The raiders had caught the convoy at its most vulnerable moment, as it transited between grav waves in the depths of hyper-space. The two waves were over a half-light-day apart at this, their closest approach. At the convoy's best h-space speed it would take thirty hours to make the transition, and by catching the convoy here, the raiders had been able to come in under impellers. They'd not only intercepted when the merchantmen were slowest and least maneuverable but done so under conditions which let them use their own sidewalls and missiles. Worse, no one had spotted them because of the poor sensor conditions and their unexpectedly good EW until their opening salvos had savaged both destroyers and crippled Gudrid's pods. The fact that they weren't currently in a grav wave had at least let Hughes get her LACs away, and their unanticipated appearance, and power, had given the enemy pause, but it hadn't driven them off. Apparently they'd decided anything this heavily defended had to be worth capturing, and despite their own losses, they were still driving in hard. Without their missile support, Wayfarer and her remaining LACs could still take all of them, but doing anything about their missile platforms required the ability to at least see them, and with the coupling down, how the hell did Aubrey...

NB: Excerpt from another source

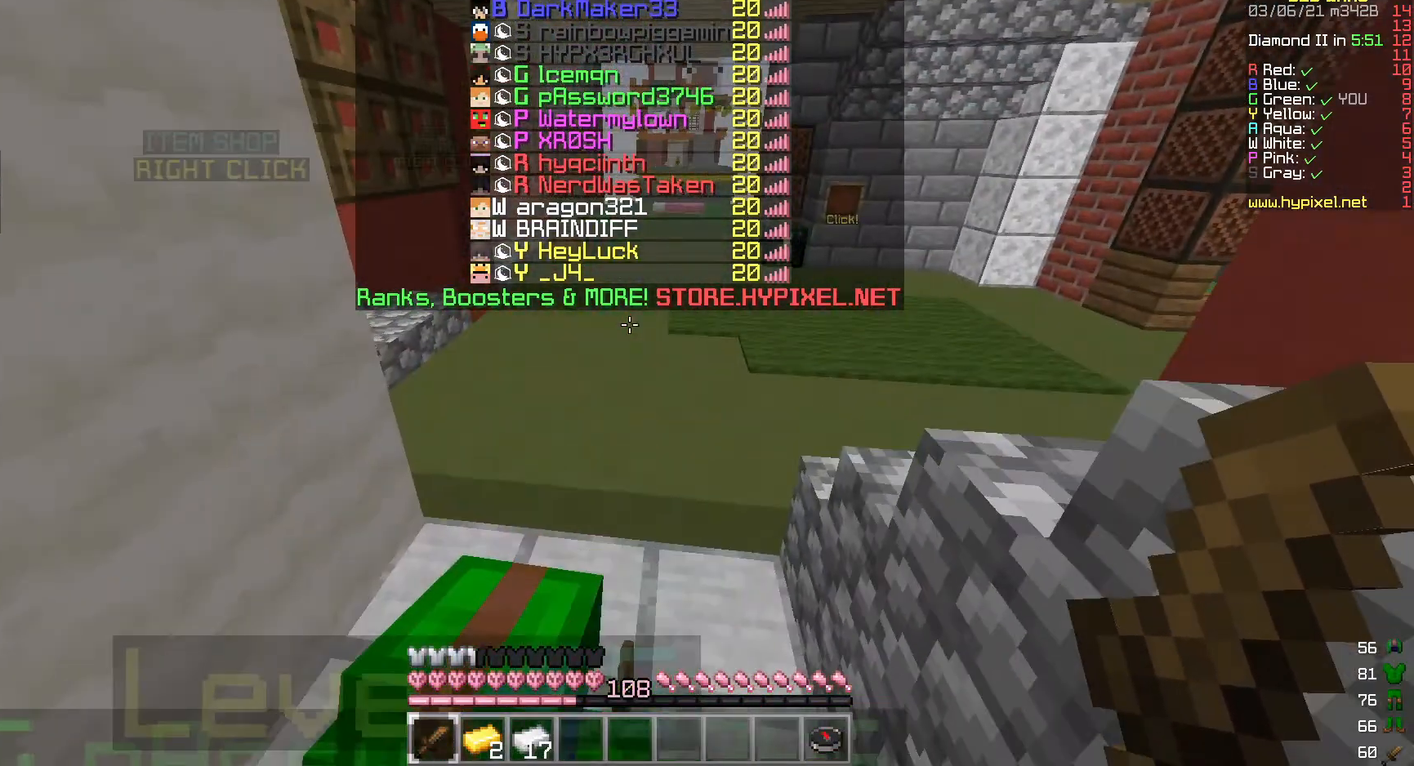
{"keys": [], "mouse": [], "events": []}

Wait! His eyes popped open, and he punched a query into his probe, then grinned fiercely. It was completely against The Book, and it would be cumbersome as hell, but if he took down Radar Six and routed the input from Grav Two through Six's systems to Auxiliary Radar at Junction Three-Sixty-One, then ran a hardwired shunt from AuxRad....
"Port battery firing, now!" Hughes' yeoman snapped, and fresh energy howled from Wayfarers grasers as they came to bear. Two more raiders blew up, but one of them lasted long enough to fire back. Her weaker lasers blew right through the Q-ship's underpowered sidewall and nonexistent armor to rip Graser Three, Graser Five, and Missile Seven and Nine apart, with near total casualties on both energy mounts.

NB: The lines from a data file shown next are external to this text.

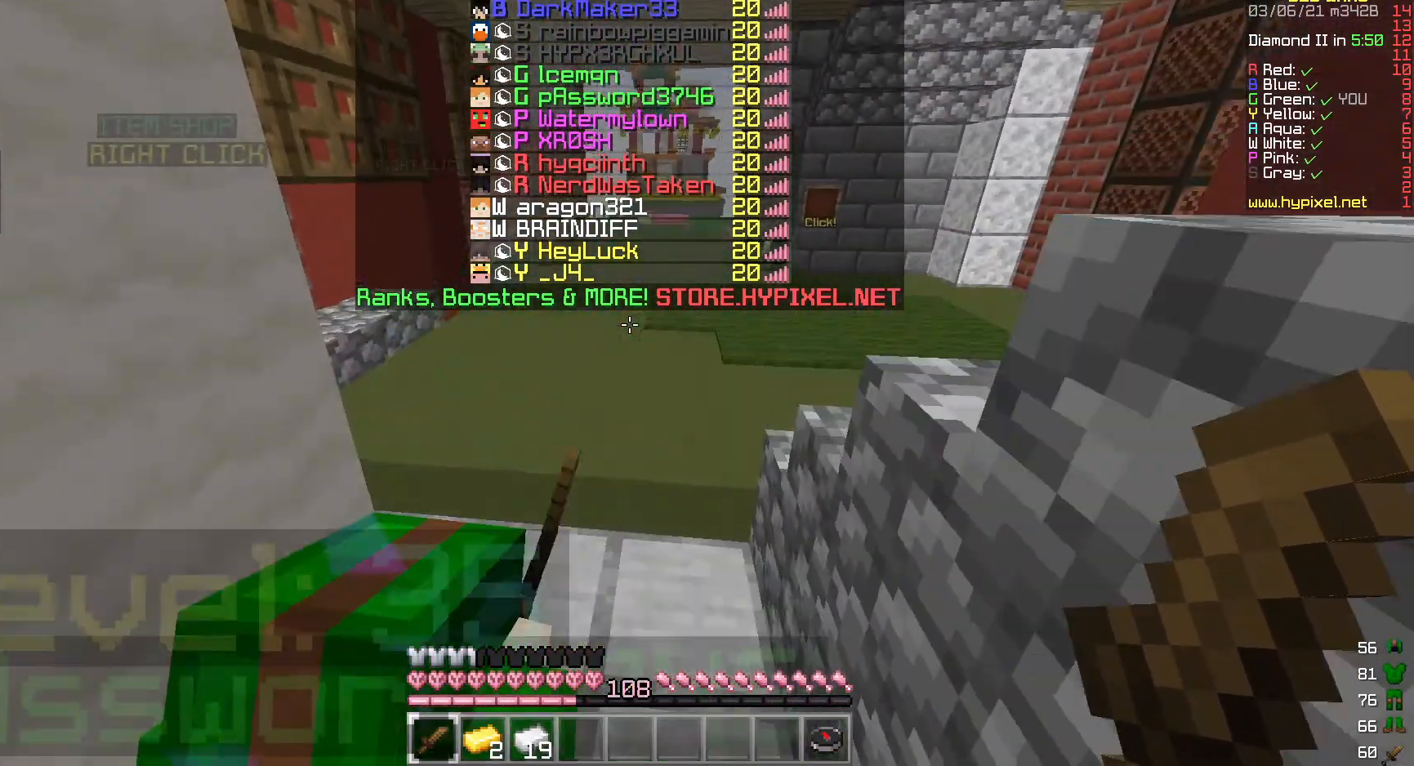
{"keys": [], "mouse": [], "events": []}
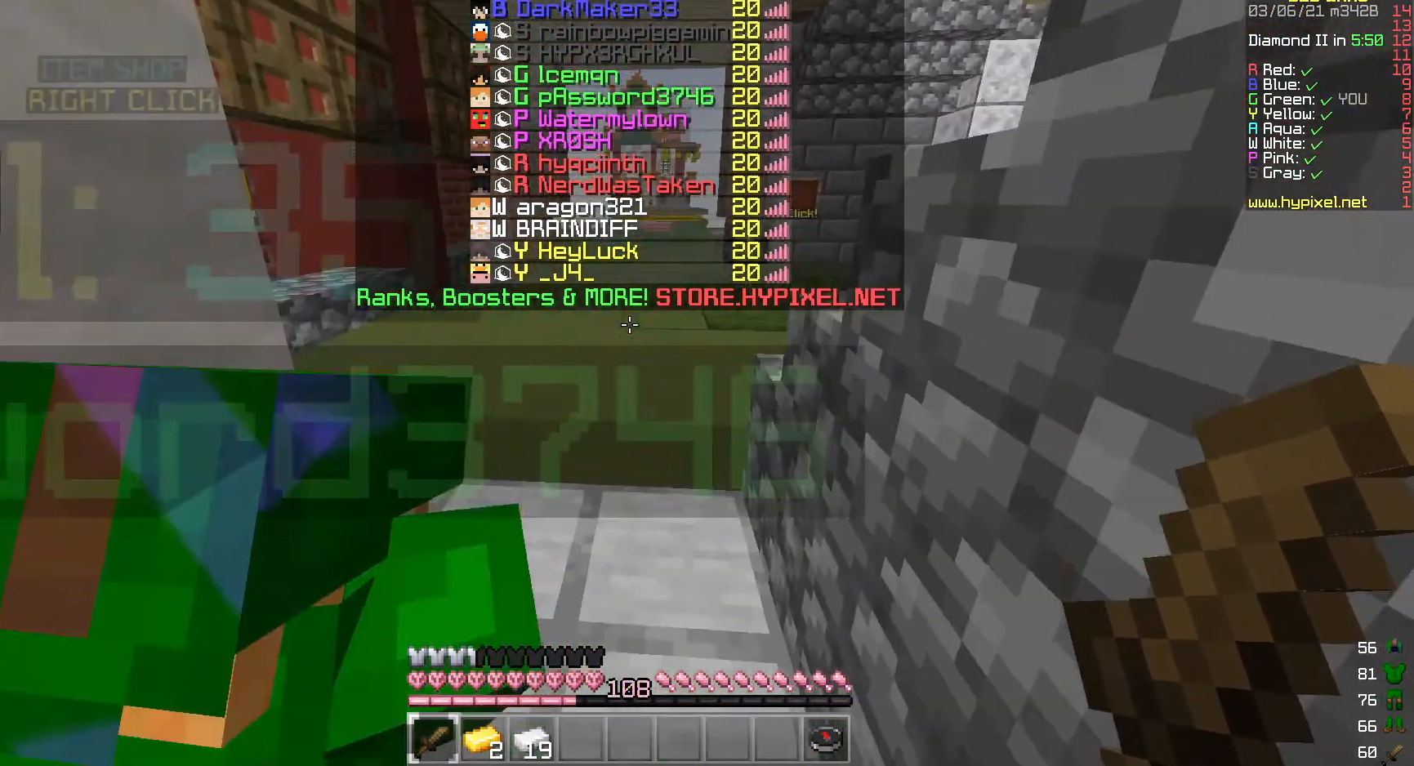
{"keys": [], "mouse": [], "events": []}
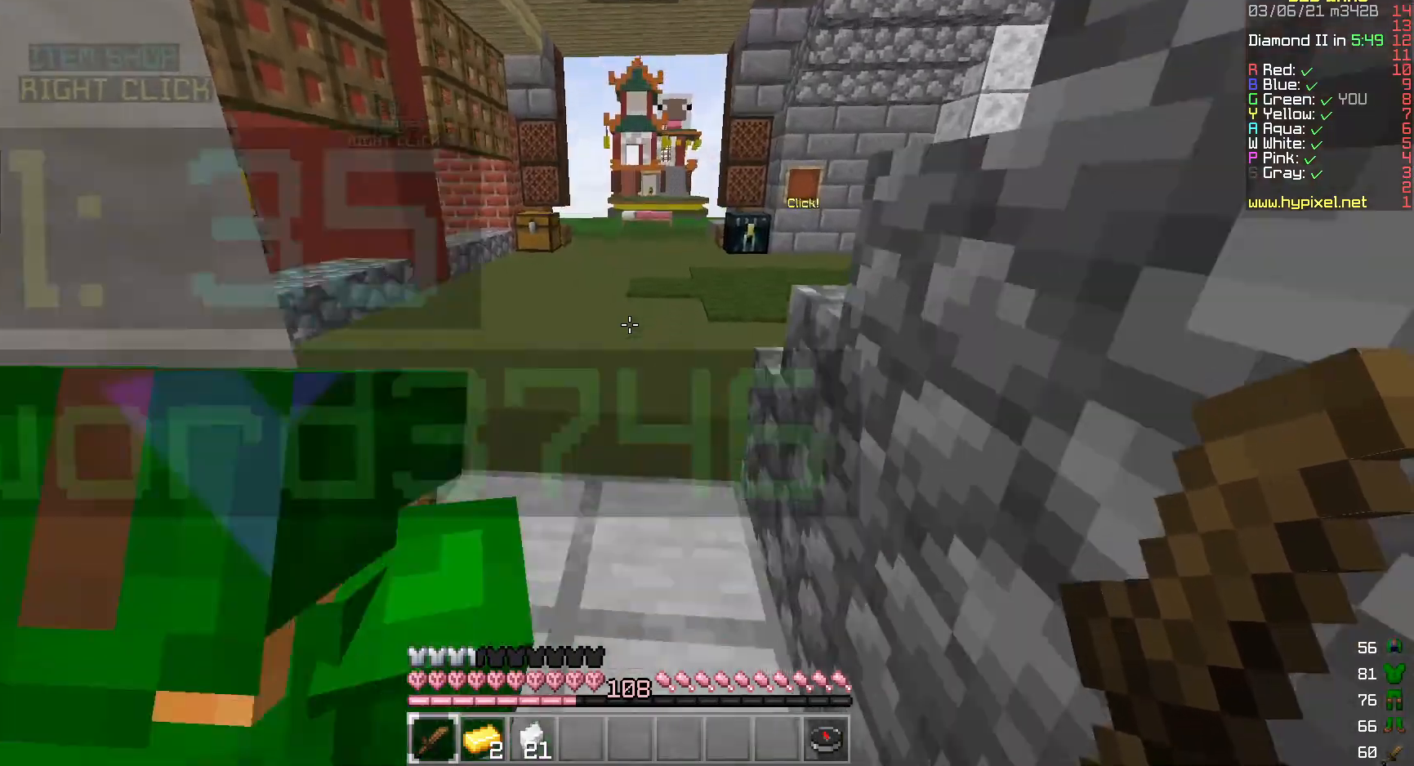
{"keys": ["a"], "mouse": [], "events": [[150, "a", "down"]]}
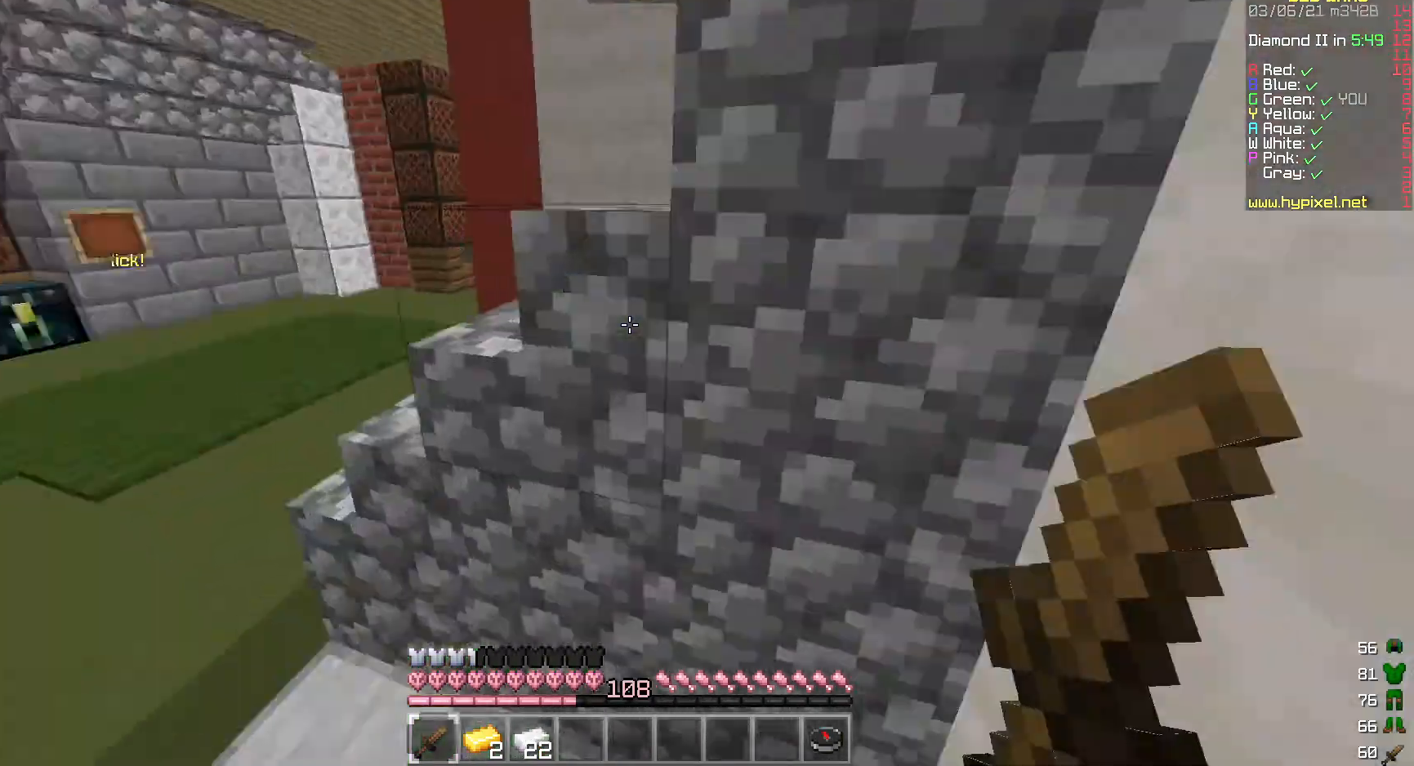
{"keys": [], "mouse": [], "events": [[483, "a", "up"]]}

Aubrey's fingers flew, setting up the required commands. He was working as much by feel as training, for no one had ever tried anything like this before, so far as he knew, but there wasn't time to work it all out properly. His execution files were quick and dirty, but they ought to do the trick, and he dropped his control box and ripped open his tool kit.
"Keep an eye on those suckers to starboard," Hughes ordered.
"Enemy missile fire shifting to us from Gudrid," Lieutenant Jansen reported from Missile Defense.
"Do your best," Hughes said grimly, and Aubrey hurled himself under the radar display, burrowing into the limited space so quickly Jansen didn't have time to get out of the way. The lieutenant gave a chopped off, surprised cry, then snatched his feet out of Aubreys path, and the tech ripped the front off the main panel. He forced himself to take a moment, making sure of his identification, then clamped the heavy alligator clips to the input terminals. He rolled onto his back, sat up, grabbed the edge of the console, and sent himself slithering across the decksole on the seat of his trousers, then rolled under Wolcott's panel.